* _Assignment_
For each line of the data below that contains "Gameplay", return that line.

Stored items:
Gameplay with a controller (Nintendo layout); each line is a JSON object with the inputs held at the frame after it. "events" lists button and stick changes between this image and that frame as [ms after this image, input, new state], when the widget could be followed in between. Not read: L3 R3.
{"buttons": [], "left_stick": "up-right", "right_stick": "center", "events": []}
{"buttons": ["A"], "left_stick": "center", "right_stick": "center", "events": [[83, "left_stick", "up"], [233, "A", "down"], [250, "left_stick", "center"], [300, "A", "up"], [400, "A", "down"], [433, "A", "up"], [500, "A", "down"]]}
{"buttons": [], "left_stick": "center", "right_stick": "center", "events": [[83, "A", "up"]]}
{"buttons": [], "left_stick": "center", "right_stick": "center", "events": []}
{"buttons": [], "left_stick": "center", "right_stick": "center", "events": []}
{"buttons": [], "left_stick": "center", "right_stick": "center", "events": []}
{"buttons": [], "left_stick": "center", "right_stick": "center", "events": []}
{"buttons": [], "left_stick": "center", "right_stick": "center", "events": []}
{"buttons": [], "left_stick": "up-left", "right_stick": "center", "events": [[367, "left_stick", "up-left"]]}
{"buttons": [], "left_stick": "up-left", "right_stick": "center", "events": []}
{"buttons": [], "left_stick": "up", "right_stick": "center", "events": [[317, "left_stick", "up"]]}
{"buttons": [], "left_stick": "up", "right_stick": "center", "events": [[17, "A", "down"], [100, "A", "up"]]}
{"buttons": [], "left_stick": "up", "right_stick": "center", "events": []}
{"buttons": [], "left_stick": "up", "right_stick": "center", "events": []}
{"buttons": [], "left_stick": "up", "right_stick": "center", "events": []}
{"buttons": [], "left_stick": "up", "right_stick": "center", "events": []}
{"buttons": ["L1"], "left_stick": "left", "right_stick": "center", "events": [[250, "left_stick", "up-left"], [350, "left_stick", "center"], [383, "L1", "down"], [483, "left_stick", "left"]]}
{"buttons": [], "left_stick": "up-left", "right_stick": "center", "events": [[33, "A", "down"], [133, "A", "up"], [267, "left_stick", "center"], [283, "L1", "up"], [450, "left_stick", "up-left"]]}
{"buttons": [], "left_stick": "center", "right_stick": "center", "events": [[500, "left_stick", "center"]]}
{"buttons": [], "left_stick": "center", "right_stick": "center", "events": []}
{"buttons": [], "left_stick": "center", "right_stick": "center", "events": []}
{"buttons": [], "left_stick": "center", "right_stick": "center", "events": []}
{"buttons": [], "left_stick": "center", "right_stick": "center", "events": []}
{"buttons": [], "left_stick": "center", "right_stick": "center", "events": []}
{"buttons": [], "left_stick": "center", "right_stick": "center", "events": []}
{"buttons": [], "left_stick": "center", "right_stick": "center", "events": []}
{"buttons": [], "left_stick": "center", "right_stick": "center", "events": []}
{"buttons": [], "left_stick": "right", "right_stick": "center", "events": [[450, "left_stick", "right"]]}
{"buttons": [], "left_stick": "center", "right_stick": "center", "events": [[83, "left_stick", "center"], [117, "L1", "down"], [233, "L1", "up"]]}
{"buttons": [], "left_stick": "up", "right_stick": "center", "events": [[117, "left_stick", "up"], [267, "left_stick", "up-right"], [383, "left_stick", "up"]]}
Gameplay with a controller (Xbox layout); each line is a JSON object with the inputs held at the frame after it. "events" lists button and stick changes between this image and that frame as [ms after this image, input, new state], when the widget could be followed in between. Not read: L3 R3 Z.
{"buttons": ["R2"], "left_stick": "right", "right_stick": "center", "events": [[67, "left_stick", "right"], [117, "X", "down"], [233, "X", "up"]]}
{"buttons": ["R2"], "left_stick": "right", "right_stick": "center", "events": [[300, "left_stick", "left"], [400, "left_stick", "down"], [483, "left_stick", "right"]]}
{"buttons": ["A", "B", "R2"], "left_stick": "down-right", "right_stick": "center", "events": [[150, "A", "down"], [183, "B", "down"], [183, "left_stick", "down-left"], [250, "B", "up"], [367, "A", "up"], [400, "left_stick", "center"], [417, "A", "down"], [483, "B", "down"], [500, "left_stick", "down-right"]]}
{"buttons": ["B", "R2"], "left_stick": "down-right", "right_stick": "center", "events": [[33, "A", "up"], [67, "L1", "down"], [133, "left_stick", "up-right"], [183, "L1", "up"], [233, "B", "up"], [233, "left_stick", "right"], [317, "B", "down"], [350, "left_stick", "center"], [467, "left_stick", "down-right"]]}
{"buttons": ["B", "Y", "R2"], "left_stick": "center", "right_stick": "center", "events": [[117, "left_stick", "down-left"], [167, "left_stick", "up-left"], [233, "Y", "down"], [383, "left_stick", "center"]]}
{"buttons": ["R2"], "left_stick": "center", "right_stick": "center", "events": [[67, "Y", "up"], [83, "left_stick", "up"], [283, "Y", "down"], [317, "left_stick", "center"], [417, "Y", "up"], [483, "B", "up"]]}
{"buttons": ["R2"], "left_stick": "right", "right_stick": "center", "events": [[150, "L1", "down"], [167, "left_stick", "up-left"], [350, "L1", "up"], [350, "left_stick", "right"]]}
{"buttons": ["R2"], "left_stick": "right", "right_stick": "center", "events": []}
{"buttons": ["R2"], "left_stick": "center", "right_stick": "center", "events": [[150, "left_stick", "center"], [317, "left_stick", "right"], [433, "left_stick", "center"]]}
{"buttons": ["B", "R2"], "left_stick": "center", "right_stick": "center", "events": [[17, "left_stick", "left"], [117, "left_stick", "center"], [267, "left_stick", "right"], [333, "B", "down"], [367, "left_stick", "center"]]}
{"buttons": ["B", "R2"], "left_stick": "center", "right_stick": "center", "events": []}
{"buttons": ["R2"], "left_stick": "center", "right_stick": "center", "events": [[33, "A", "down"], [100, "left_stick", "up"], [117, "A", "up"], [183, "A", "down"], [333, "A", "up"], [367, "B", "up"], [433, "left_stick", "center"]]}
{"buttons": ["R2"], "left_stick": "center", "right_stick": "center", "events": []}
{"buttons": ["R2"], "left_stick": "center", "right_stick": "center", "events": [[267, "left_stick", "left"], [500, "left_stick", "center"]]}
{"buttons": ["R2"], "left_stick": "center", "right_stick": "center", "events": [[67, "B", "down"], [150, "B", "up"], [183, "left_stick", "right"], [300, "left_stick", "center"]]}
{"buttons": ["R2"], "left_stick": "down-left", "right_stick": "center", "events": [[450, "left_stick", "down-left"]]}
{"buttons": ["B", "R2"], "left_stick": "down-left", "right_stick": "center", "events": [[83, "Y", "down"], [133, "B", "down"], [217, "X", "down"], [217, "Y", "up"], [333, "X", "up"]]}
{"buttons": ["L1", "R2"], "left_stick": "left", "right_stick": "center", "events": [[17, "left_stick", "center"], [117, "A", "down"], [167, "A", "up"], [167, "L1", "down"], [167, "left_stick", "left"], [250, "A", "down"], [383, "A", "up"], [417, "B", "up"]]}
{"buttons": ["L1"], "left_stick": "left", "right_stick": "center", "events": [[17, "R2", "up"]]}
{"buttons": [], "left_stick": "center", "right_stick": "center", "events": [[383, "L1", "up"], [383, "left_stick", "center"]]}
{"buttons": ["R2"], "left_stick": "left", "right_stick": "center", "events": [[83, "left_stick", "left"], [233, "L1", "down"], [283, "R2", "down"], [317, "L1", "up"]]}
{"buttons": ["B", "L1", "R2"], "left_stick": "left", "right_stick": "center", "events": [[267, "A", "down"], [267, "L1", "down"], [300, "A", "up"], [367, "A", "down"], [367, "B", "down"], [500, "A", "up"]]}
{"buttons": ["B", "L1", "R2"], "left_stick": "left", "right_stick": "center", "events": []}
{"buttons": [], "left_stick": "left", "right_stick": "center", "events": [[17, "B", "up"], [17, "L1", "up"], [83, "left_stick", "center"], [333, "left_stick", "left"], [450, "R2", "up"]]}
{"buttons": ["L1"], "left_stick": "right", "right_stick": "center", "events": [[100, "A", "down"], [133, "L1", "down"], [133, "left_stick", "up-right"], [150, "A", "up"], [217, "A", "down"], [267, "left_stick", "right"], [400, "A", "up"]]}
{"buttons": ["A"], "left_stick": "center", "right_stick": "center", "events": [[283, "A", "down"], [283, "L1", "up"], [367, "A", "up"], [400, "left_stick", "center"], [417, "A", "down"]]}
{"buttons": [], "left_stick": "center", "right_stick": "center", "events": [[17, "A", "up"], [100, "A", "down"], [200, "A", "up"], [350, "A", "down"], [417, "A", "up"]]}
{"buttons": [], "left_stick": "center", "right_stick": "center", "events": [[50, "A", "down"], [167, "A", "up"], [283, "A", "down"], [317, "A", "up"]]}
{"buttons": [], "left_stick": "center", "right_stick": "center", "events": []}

* _Answer below_
Gameplay with a controller (Nintendo layout); each line is a JSON object with the inputs held at the frame after it. "events" lists button and stick changes between this image and that frame as [ms after this image, input, new state], when the widget could be followed in between. Not read: L3 R3.
Gameplay with a controller (Xbox layout); each line is a JSON object with the inputs held at the frame after it. "events" lists button and stick changes between this image and that frame as [ms after this image, input, new state], when the widget could be followed in between. Not read: L3 R3 Z.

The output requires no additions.